La memoria suele jugar siempre con una carta debajo de la manga. Así sucedió cuando nombraron a mi escuela. Porque es "mía", como así también de tantos miles de otros que frecuentaron sus interminables patios. ¿Será porque dejé parte de uno de mis incisivos en una de sus columnas?, tal vez.
Anécdotas interminables empiezan a surcar un sendero sin la certeza de si fueron ciertas o no. Nada evita que cada vez que paso por calle Azopardo mire al menos de reojo y la memoria baraje de nuevo.
El ruiderío que causaban los pisos entablonados cuando sonaba el timbre y todos salían disparados al recreo, aquellos bancos hechos de hierro forjado que fueron pasados a desguace por unos más "modernos", sus cinco patios y su señorial galería de ingreso donde nos "frenaban" si llegábamos tarde para formarnos y cantar la Aurora.

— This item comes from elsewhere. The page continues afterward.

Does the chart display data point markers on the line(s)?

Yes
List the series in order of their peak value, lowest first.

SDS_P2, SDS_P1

Qué fue verdad y qué no. Aquellos "engendros" de animales conservados en formol en una vitrina cerca del laboratorio o el salón de actos que alguna vez albergó "primeros bailes", primeras decepciones amorosas.
El recuerdo ahora discute con el olvido y parece que "La Rawson" era gigante. Tal vez para un chico de 6 años que la pisa por primera vez lo sea. "Escuela piloto de Godoy Cruz" o "Rawson, el creador de la Cruz Roja argentina", "Promoción 92", consignas que se repitieron durante años y que la memoria pone sobre la mesa; el presente agradece con un gesto cordial.